School administrators in Middle Township are using prizes as incentive to get children to come to school.

Flickr user: Sean MacEntee

The program was launched April 15, after the state cut $1.3 million in aid to the district because of high absenteeism rates.

School districts are required by the state to achieve a 96 percent attendance rate each day.

Toni Johnson, Vice Principal of Middle Township Middle School, started looking online for ideas on how to boost attendance rates.

"I found that small conversations with students and just making connections with them mattered. If I asked them why they weren't in school or where they were, it mattered to them that someone cared where they were, so I started there and then I started looking into it further to see what more I could do," said Johnson.

She found that many schools were offering incentive-based programs and decided to give it a try.

"Who doesn't like that carrot hung over them knowing there's a reward for a job well done? Of course, the idea is to make it more intrinsic long-term. But, so far, it seems to have students rallying with one another in terms of getting them to come," she said.

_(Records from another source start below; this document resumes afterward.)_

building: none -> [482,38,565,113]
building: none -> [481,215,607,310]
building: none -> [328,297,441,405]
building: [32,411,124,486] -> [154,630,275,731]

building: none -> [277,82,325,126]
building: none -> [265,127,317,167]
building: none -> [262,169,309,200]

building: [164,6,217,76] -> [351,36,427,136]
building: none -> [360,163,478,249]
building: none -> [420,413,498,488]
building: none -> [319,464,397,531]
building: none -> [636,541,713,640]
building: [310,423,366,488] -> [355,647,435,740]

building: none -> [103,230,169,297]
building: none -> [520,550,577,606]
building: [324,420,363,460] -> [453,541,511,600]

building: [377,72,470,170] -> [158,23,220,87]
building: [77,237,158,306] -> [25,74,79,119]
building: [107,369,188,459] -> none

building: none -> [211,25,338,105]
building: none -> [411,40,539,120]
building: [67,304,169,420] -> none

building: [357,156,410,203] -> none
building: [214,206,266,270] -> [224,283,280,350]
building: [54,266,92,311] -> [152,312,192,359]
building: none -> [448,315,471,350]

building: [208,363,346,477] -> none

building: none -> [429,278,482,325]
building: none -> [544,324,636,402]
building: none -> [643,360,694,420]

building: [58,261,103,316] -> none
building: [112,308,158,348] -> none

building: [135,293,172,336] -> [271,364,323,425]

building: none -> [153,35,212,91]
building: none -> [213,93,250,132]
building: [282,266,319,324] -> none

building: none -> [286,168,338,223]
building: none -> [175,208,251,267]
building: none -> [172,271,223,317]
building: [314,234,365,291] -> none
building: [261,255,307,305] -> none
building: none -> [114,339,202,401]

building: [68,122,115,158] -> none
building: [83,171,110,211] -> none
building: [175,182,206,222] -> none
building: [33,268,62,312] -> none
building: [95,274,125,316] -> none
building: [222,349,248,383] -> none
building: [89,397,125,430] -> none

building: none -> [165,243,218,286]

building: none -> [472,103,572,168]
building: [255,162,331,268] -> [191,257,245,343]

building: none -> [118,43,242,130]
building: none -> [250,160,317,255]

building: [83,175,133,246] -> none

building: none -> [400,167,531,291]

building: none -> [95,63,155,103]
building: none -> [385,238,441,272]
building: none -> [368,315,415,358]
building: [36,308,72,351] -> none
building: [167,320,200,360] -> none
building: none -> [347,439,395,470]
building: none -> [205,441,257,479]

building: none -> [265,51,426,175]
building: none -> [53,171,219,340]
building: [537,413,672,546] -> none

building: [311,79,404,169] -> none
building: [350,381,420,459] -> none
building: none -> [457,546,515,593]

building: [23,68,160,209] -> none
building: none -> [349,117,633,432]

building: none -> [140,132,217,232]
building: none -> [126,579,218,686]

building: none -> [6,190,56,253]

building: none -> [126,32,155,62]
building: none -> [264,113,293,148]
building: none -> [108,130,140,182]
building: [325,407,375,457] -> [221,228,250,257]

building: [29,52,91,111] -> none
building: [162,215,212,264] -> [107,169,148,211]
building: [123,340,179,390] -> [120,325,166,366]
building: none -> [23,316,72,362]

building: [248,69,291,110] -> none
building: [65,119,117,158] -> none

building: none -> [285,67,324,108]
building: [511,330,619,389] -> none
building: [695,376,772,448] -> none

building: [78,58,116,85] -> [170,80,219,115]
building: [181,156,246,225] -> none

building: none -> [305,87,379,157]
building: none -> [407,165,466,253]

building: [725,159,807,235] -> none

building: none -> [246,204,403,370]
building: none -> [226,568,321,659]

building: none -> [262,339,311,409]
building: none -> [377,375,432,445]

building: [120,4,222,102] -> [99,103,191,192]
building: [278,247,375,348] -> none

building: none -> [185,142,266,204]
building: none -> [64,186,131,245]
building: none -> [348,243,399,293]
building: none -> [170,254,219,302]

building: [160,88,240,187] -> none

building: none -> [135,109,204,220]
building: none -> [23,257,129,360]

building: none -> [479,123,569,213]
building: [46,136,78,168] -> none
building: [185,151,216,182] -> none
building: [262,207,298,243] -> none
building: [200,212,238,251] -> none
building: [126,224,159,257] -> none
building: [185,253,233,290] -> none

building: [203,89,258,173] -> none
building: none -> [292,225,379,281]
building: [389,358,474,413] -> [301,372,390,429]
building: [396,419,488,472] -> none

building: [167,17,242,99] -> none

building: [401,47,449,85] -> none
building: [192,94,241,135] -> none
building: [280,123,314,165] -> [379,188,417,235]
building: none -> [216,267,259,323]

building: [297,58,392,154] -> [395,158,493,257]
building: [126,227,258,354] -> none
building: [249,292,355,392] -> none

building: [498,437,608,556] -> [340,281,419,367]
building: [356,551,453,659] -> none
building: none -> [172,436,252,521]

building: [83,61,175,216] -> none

Johnson picked up the phone and had some prizes donated. Students can win prizes individually, as a homeroom, by grade or as a school.

Prizes for Students

"All the kids have the opportunity to win a prize. While, we don't have enough prizes to give to everyone, they have the option of putting their name into a raffle, which is drawn on Friday. So, that chance to win is always there," said Johnson. "Next year, we may do it monthly, or per marking period. But, in order for it to take hold, we wanted to start it off on a short-term basis."

Some of the prizes include bracelets for Morey's Piers in Wildwood, gift cards to stores on the boardwalk and cookie trays from local businesses. Grand prizes, which will be given at the end of the year, include bicycles, a penny board and an iPad.

"While there are a handful of students who are chronically absent, the numbers have definitely decreased," said Johnson. "The goal is to have the middle school at 98 percent student attendance, although 100 percent would be even better."